Выбрать главу

Принцип работы царит сегодня не только в практической жизни, но и в области мышления, и в научных системах. «Если, например, принять во внимание те методы, при помощи которых современная физика пытается трактовать материю, стремление биологии обнаружить потенциальную энергию жизни за ее переменчивыми проявлениями, усилия психологии истолковать сон и само сновидение как различные формы деятельности, то придется признать, что здесь мы имеем дело не с чистым познанием, но со специфической формой мышления. Эти системы заявляют о себе как системы рабочего», и именно характер рабочего «определяет создаваемую ими картину мира… Они приобрели иной смысл; по мере снижения значимости чисто познавательного аспекта в них все ярче проявляется особый характер власти». Эти идеи Юнгера можно было бы легко подкрепить новейшими примерами из области эпистемологии или критики научного метода познания, нацеленной против того чисто прагматического и практического характера, который присущ даже самым абстрактным направлениям современной науки. Прямо или косвенно все они сформированы не принципом бескорыстного познания, но принципом действия и эффективности, а следовательно, согласно терминологии Юнгера, принципом «работы».

Естественно, между современным принципом работы и миром техники существуют теснейшие связи. Однако, согласно Юнгеру, чтобы их разглядеть, необходимо отказаться от понятия абстрактной техники. Для понимания современной техники необходимо учитывать особую волю и стоящий за нею гештальт, ибо в противном случае любые технические средства «останутся всего лишь игрушками». Мы уже знакомы с излюбленной формулой Юнгера: «техника есть способ, при помощи которого гештальт рабочего мобилизует мир». С этой точки зрения техника приобретает совершенно иное значение, нежели то, каким она обладала в прогрессистских социологических системах конца XIX — начала XX века; она приобретает глубоко и «экзистенциально» революционный характер; ее триумфальное шествие «оставляет за собой горы трупов и растоптанных символов», а по мере последовательного, незримого утверждения нового гештальта расширяется и пространство разрушения.

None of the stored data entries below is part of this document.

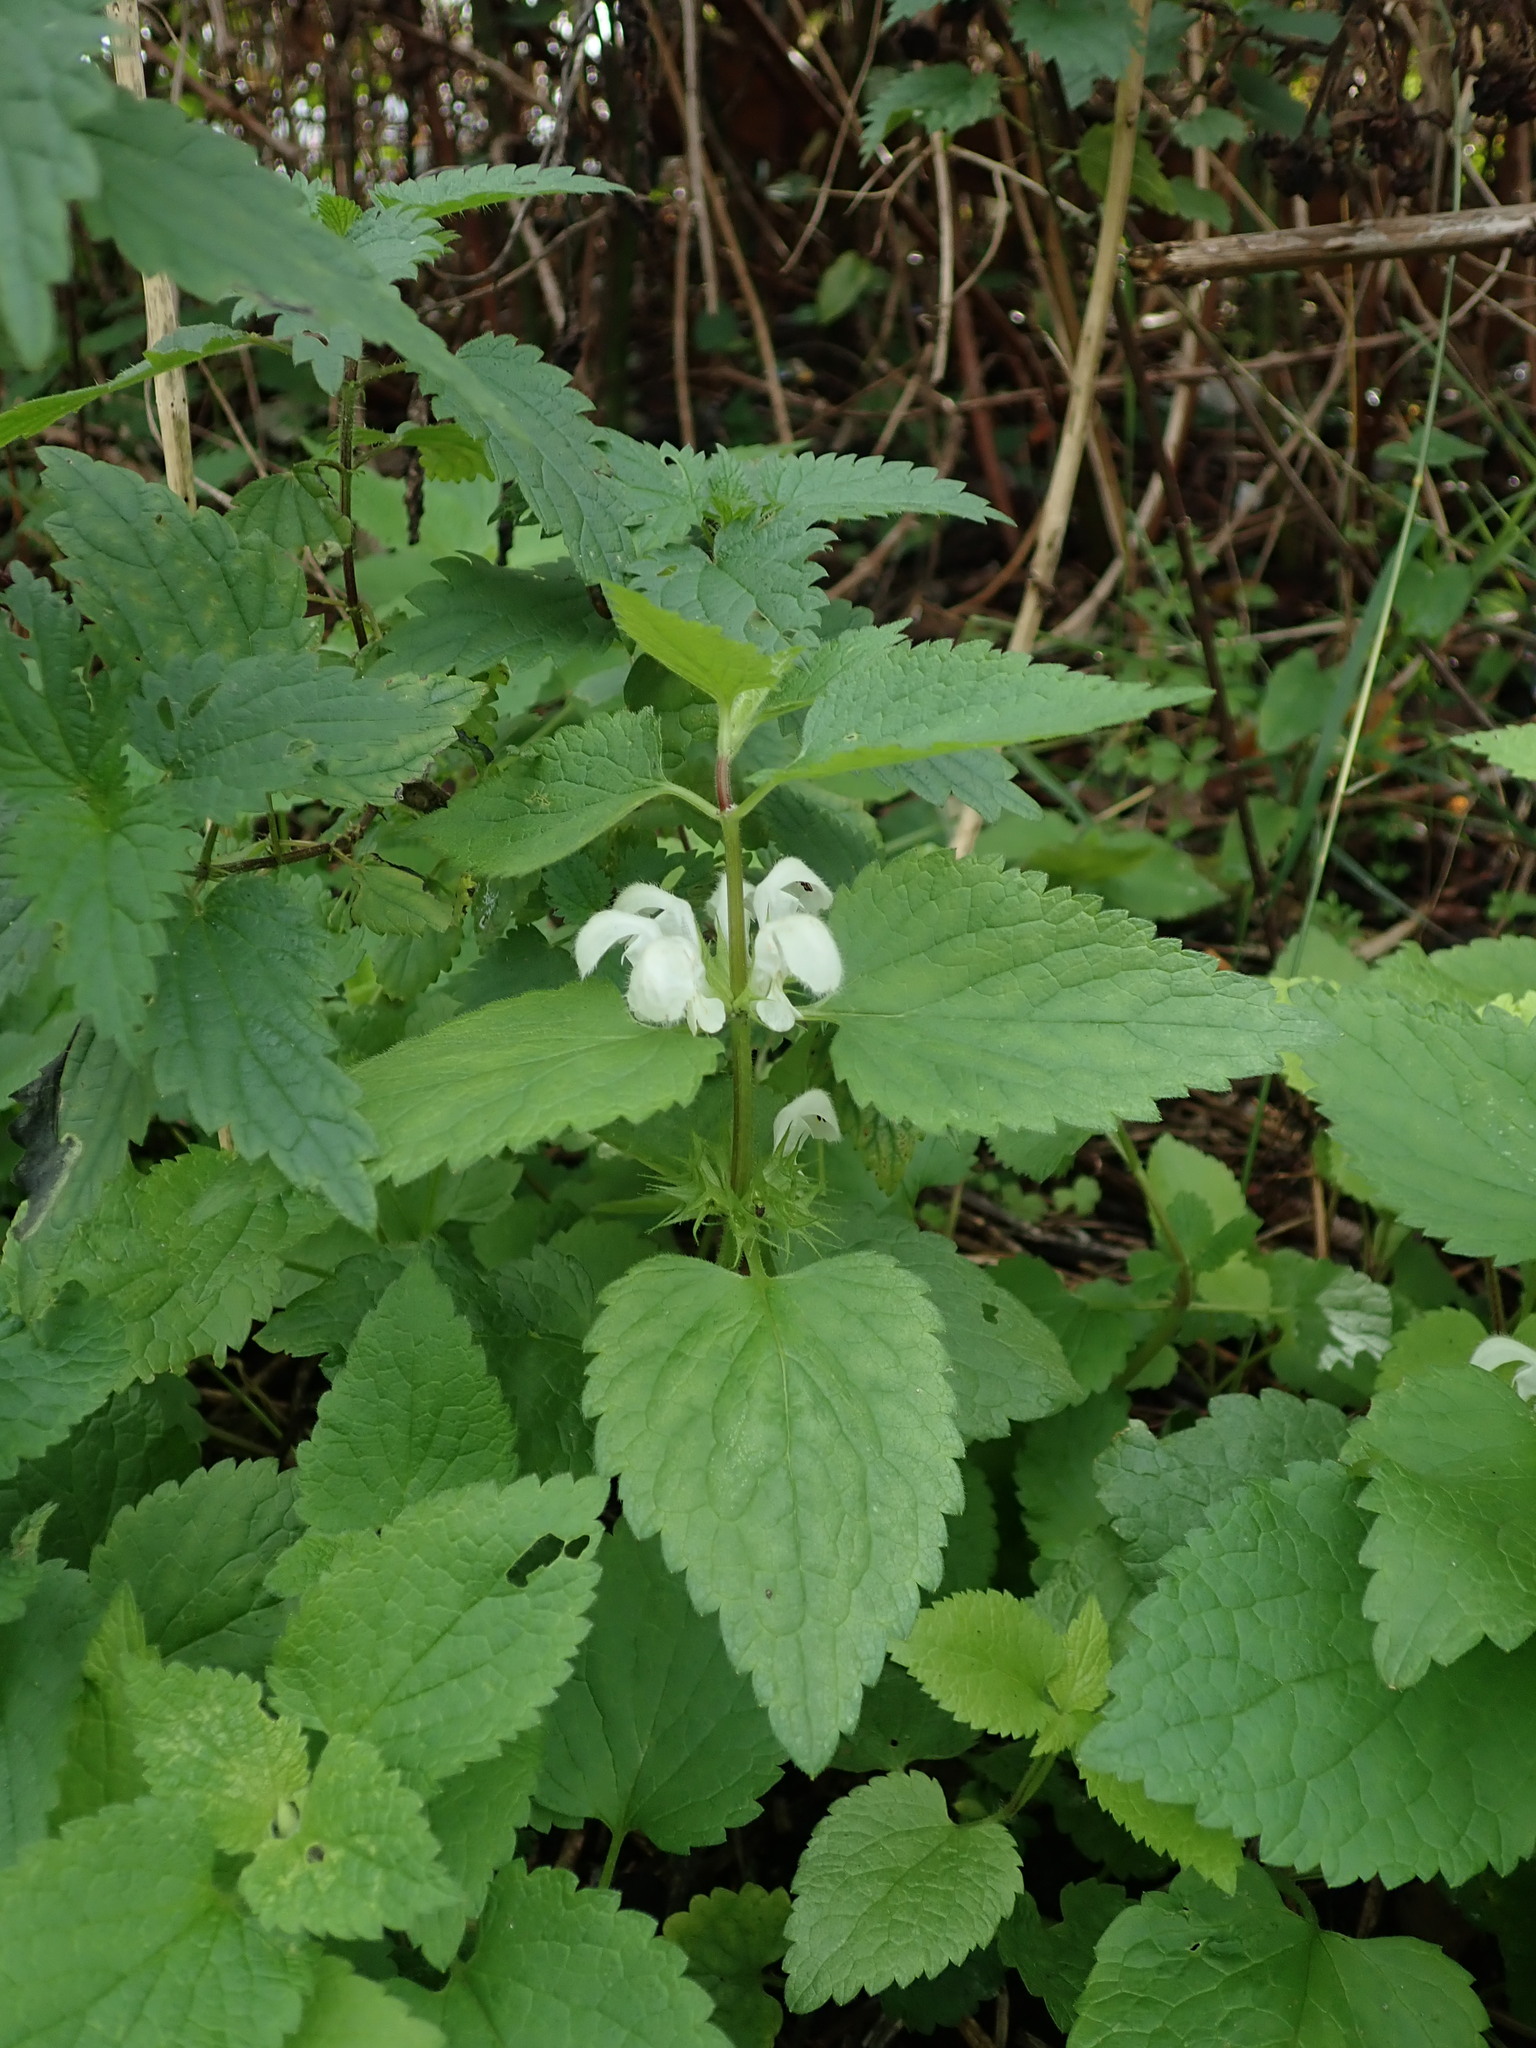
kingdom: Plantae
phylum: Tracheophyta
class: Magnoliopsida
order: Lamiales
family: Lamiaceae
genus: Lamium
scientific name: Lamium album
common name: White dead-nettle
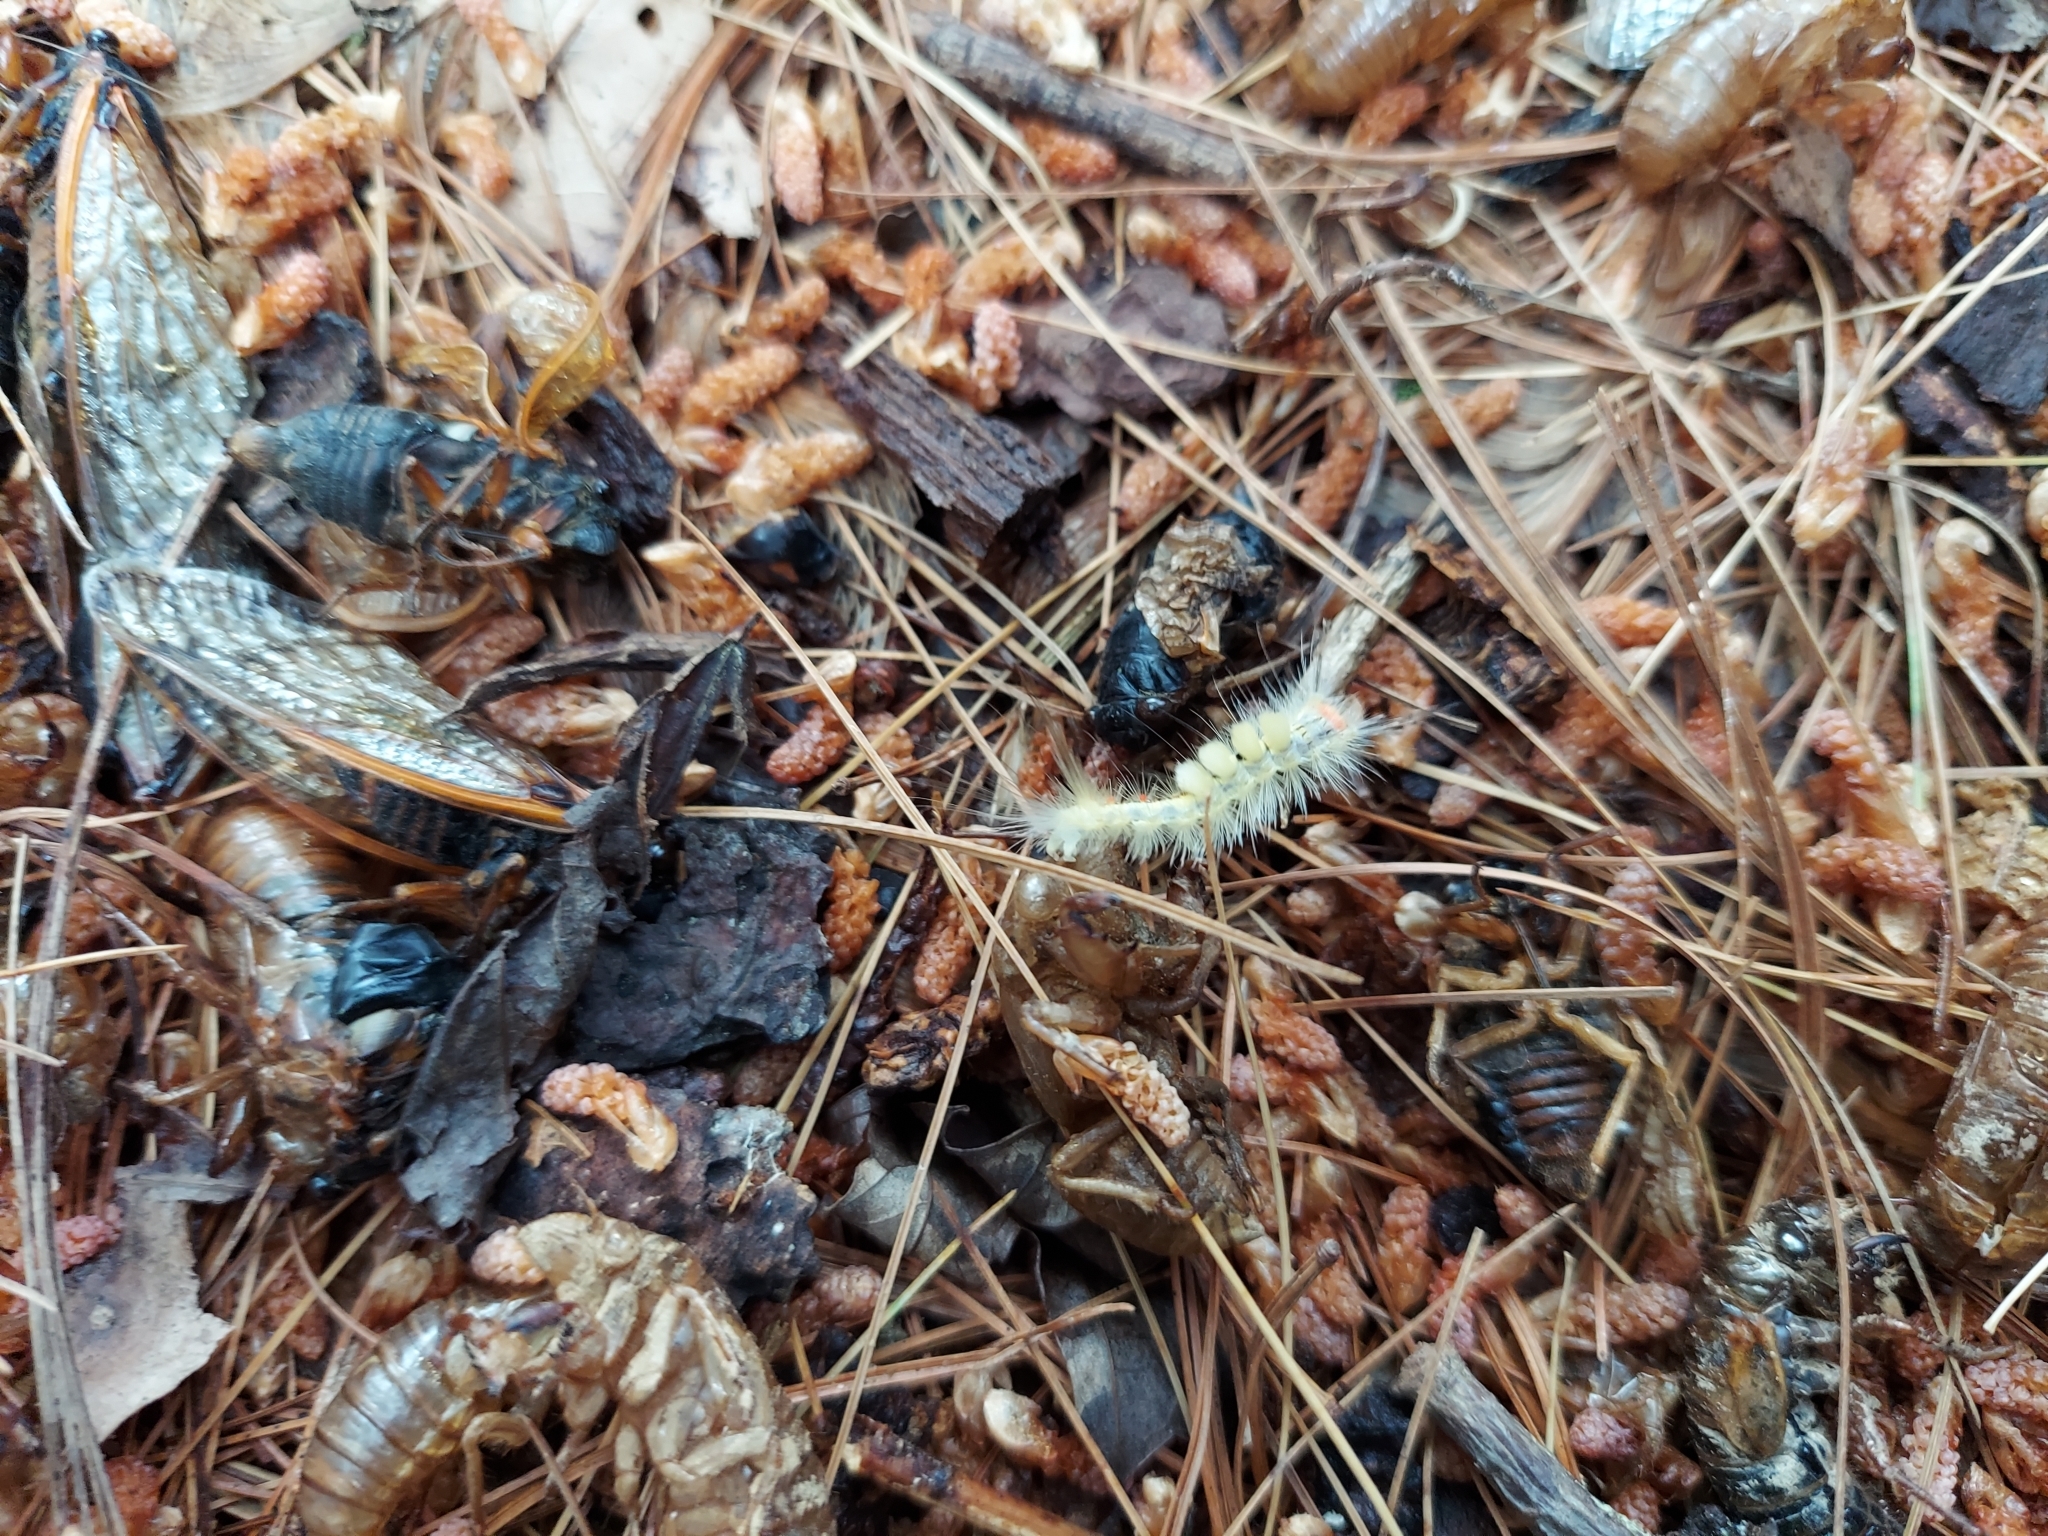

Юнгер рисует нам картину современных крупных городов, где возрастающее с каждым днем движение неумолимо затягивает всех и вся. «Это зловещее и однообразное движение; сплошная круговерть механических масс, стиснутых в монотонном бурлящем потоке, регулируемом звуковыми и световыми сигналами. Печать сознания, строгой рациональности придает этому непрерывному круговращению, напоминающему ход часового механизма или мельницы, видимость порядка… Этот тип движения свойствен не только лучащемуся холодом искусственному мозгу, созданному человеком… Он заметен повсюду, куда проникает взор, — не только в средствах сообщения, чья скорость механического преодоления расстояний стремится достигнуть скорости пули, но и во всякой деятельности как таковой»; он царит на полях и в шахтах, в мелких мастерских и на крупных предприятиях; не обходит ни научные лаборатории, ни коммерческие офисы. «Он имеет силу как там, где действуют и мыслят, так и там, где сражаются и развлекаются… Это сколь примитивный, столь и всеобъемлющий голос самой работы, стремящийся перевести на свой язык все, что можно помыслить, почувствовать и пожелать». Природа этого языка, по сути, механистична. Но для Юнгера важнее показать, что в новом пространстве «старое деление на механическое и органическое более не работает». «Здесь причудливым образом стираются все границы, и бесполезно предаваться праздным размышлениям о том, жизнь ощущает растущее стремление выражать себя механическим языком или же некие силы, действующие под механическими масками, втягивают живую реальность в орбиту своих интересов». Впрочем, одно не исключает другое. «Каковы бы не были причины этого смешения и как бы мы к нему не относились, нет никаких сомнений относительно его неотвратимой реальности».